Soupçons de favoritisme : de hauts gradés se défendent d’être « experts en marchés publics »

Les prévenus sont soupçonnés d’avoir participé à une opération ayant permis à la société International Chartering Systems (ICS), d’être favorisée dans l’attribution de plusieurs marchés d’avions-cargos lors d’opérations extérieures de l’armée française.

Dans le cadre des marchés passés par l’armée à ICS en 2011 et 2014, de « très gros-porteurs russes ou ukrainiens », notamment des Antonov 124 avaient été affrétés. Ici, un Antonov 124 sur la base aérienne Mihail Kogalniceanu près de Constanta, en Roumanie, en mars 2022. AFP/ Daniel MIHAILESCU.
Dans le cadre des marchés passés par l’armée à ICS en 2011 et 2014, de « très gros-porteurs russes ou ukrainiens », notamment des Antonov 124 avaient été affrétés. Ici, un Antonov 124 sur la base aérienne Mihail Kogalniceanu près de Constanta, en Roumanie, en mars 2022. AFP/ Daniel MIHAILESCU.

    « Je ne suis pas un expert en marchés publics » ont soutenu lundi, tour à tour, les ex-officiers supérieurs de l’armée française qui ont défilé à la barre du tribunal correctionnel de Paris. Deux ex-généraux, six officiers supérieurs (pour la plupart à la retraite) sont jugés pour favoritisme, corruption passive, violation du secret professionnel et prise illégale d’intérêts dans l’affrètement d’avions-cargos pour des opérations extérieures (Opex) dans le cadre des marchés passés par l’armée à ICS en 2011 et 2014.

    « Si vous attendez toutes les informations nécessaires pour faire le mouvement, vous n’allez jamais faire le mouvement », affirme, sur un ton martial, le lieutenant-colonel Christophe M., adjoint puis chef de la cellule affrètement aérien du CMT/CSOA, l’organisme en charge de la logistique pour les Opex. Les prévenus appelés à la barre de la 32e chambre correctionnelle ont quasiment tous le même discours. Tous reconnaissent n’avoir aucune formation ou connaissance particulière concernant les marchés publics.

    Assurer que « le fret arrive à destination à temps et à l’heure »

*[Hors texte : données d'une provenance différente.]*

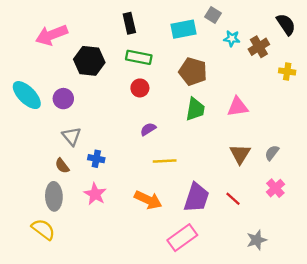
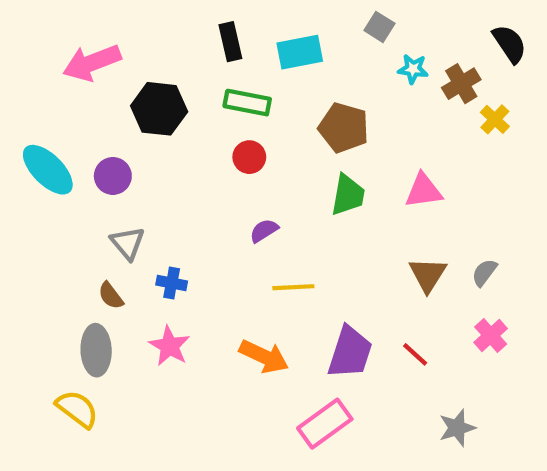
cyan rectangle: (183, 29) -> (300, 52), moved
yellow cross: (287, 71) -> (495, 119), moved, turned 35

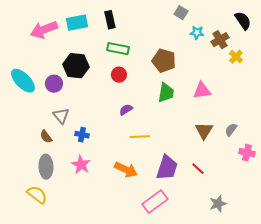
cyan rectangle: (300, 52) -> (77, 23), moved
black hexagon: (159, 109) -> (76, 66), moved
brown semicircle: (111, 296) -> (46, 137), moved
pink cross: (491, 335) -> (247, 153), moved, turned -35

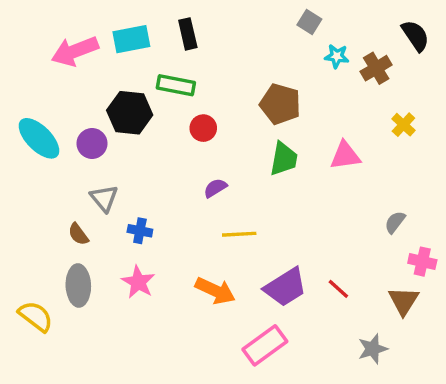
green rectangle: (118, 49) -> (176, 85), moved
yellow cross: (236, 57) -> (403, 125), moved
brown triangle: (204, 131) -> (403, 301), moved
purple trapezoid: (167, 168) -> (285, 287), turned 40
yellow semicircle: (37, 195) -> (36, 316), moved

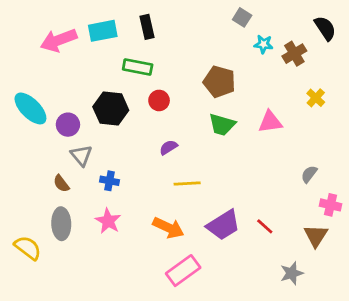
black hexagon: (130, 113) -> (111, 108), moved
purple circle: (92, 143) -> (68, 125), moved
green trapezoid: (284, 159) -> (222, 125), turned 96
pink rectangle: (265, 345) -> (183, 271), moved

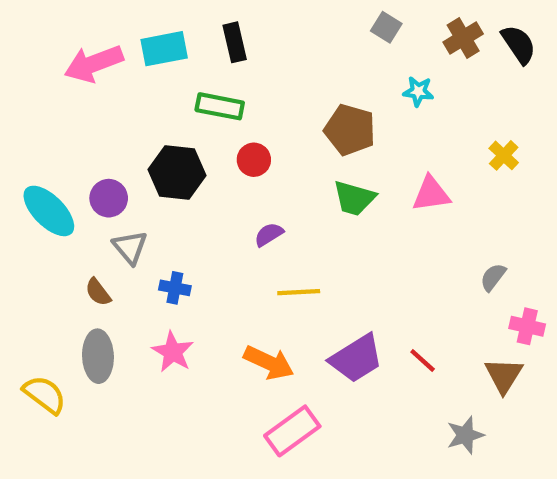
cyan star: (264, 44) -> (418, 91), moved
brown cross: (294, 54) -> (463, 38), moved
cyan ellipse: (30, 108) -> (49, 211), moved

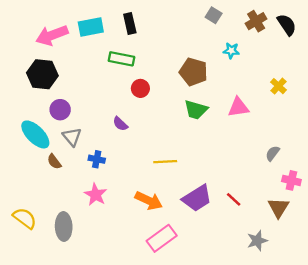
black hexagon: (177, 173) -> (42, 74), moved
cyan ellipse: (49, 211) -> (35, 134), moved
purple semicircle: (269, 234) -> (120, 124), moved, turned -105
gray ellipse: (98, 356) -> (64, 226), moved

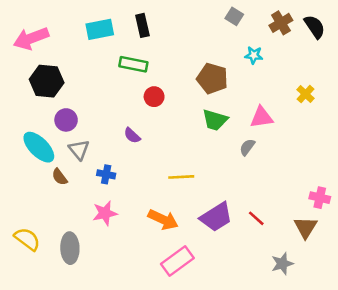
pink arrow: (52, 35) -> (31, 38), moved
gray semicircle: (273, 153) -> (247, 147), moved
pink star: (96, 195) -> (105, 213), turned 30

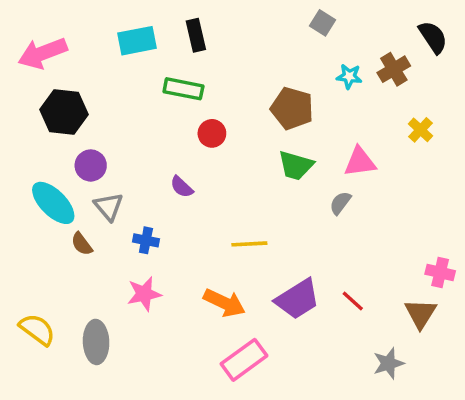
brown cross: (281, 23) -> (394, 69), moved

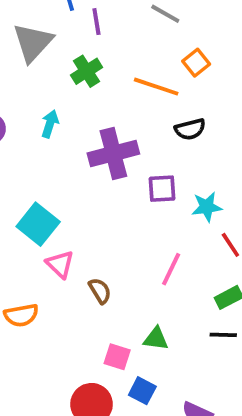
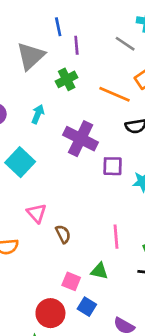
purple cross: (113, 153) -> (81, 139), turned 36
cyan square: (38, 224) -> (20, 162), moved
pink line: (171, 269) -> (116, 237), moved, turned -35

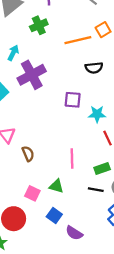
orange line: (114, 94) -> (78, 40), turned -40
purple cross: (81, 139) -> (32, 75), moved, turned 32
blue square: (87, 307) -> (54, 215), moved

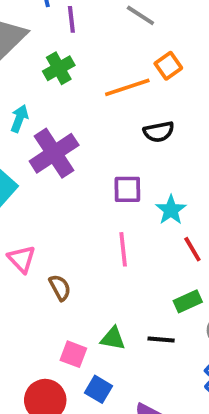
cyan star: (97, 114) -> (171, 210), turned -30
pink line: (72, 158) -> (123, 249), moved
black line: (96, 190) -> (161, 339), moved
blue square: (54, 215) -> (98, 389), moved

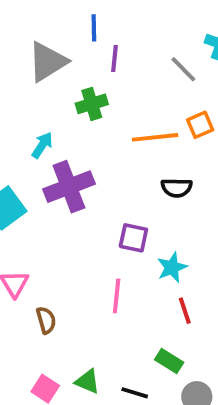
green rectangle: (188, 301) -> (169, 361), turned 44

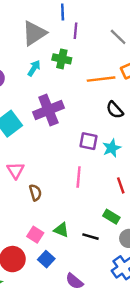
green cross: (92, 104) -> (62, 59), turned 30
cyan arrow: (42, 145) -> (34, 68), moved
black semicircle: (177, 188) -> (115, 110), turned 48
cyan star: (172, 267) -> (112, 148), moved

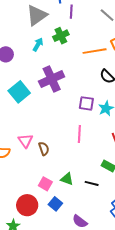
green cross: (62, 59) -> (61, 36), turned -35
pink triangle: (16, 170) -> (25, 141), moved

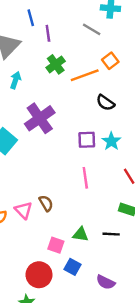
green cross: (61, 36) -> (56, 64), moved
pink triangle: (25, 141) -> (23, 210), moved

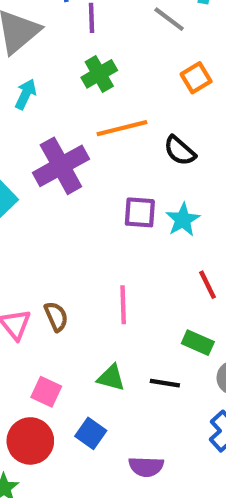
orange line: (85, 75) -> (122, 128), moved
pink line: (85, 178) -> (123, 305), moved
pink square: (56, 245) -> (46, 392), moved
purple semicircle: (106, 282) -> (146, 467), turned -30

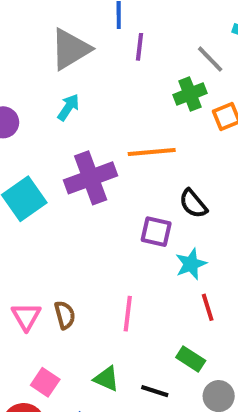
green cross: (99, 74) -> (190, 94), moved
black semicircle: (180, 151) -> (193, 204), moved
cyan star: (183, 220) -> (191, 264), moved

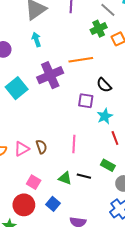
cyan arrow: (68, 107) -> (36, 39), turned -48
pink triangle: (26, 316) -> (22, 149), turned 35
black line: (155, 391) -> (84, 176), moved

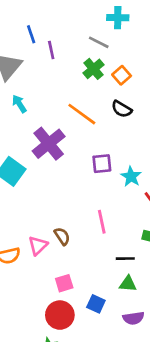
orange line: (81, 60) -> (82, 114), turned 60
black semicircle: (104, 85) -> (122, 109), moved
green triangle: (65, 178) -> (128, 284), moved
pink square: (34, 182) -> (64, 283), turned -32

    « Un bon de commande évolue. Ce sont des bons de commande évolutifs », explique Christophe M., qui a appartenu aux forces spéciales. Pour chacun, il y avait « le besoin impérieux » d’assurer le soutien logistique des troupes déployées sur les théâtres d’opérations. « Mon but c’était que le fret arrive à destination à temps et à l’heure », résume le commandant Stéphane D. qui a également occupé le poste d’adjoint puis de chef de la cellule affrètement aérien du CMT/CSOA. « Je ne voulais pas de morts sur la conscience », insiste-t-il.

    Les demandes précises de la procureure concernant la procédure suivie pour valider les bons de commande en vue d’affréter des avions-cargos restent sans réponse. « Personne ne m’a dit que ce que je faisais n’était pas dans les clous », se défend Stéphane D.

    La société International Chartering Systems aurait été privilégiée

    Tous les prévenus sont soupçonnés, à des degrés divers, d’avoir participé dans les années 2010 à une opération ayant permis à la société International Chartering Systems (ICS), d’être favorisée dans l’attribution de plusieurs marchés de logistique, notamment concernant le transport aérien pour des Opex de l’armée française en Afghanistan et en Afrique.

    À l’origine, cette société française, installée dans le XVIIe arrondissement de Paris, a été fondée en 1985 par un ancien militaire. À partir de la controversée opération Turquoise au Rwanda, en 1994, elle est de tous les terrains de guerre ou presque, affrétant des cargos militaires qui se trouvent désormais essentiellement en Ukraine.



    « Je n’ai pas favorisé ICS, loin de là », soutient le commandant Duval, qui a pris sa retraite de l’armée et se présente comme ingénieur et pilote de Transall. L’histoire a démarré en 2016 par un rapport de la Cour des comptes étudiant les Opex françaises, dont leur logistique. Faute de solution tricolore, entre des Transall vieillissants ou des A400M à la livraison retardée, l’armée a eu régulièrement recours aux « très gros-porteurs russes ou ukrainiens », notamment des Antonov 124, « une ressource rare au niveau mondial ».

    Le tribunal devra trancher pour savoir si les prévenus ont favorisé ICS au détriment de ses rares concurrents sur le marché des avions-cargos. Un des prévenus, l’ancien chef d’état-major du Centre du soutien des opérations et des acheminements (CSOA), le colonel Philippe Rives, est devenu directeur général adjoint d’ICS quand il a quitté l’armée.

    Le procès est prévu jusqu’au 25 septembre.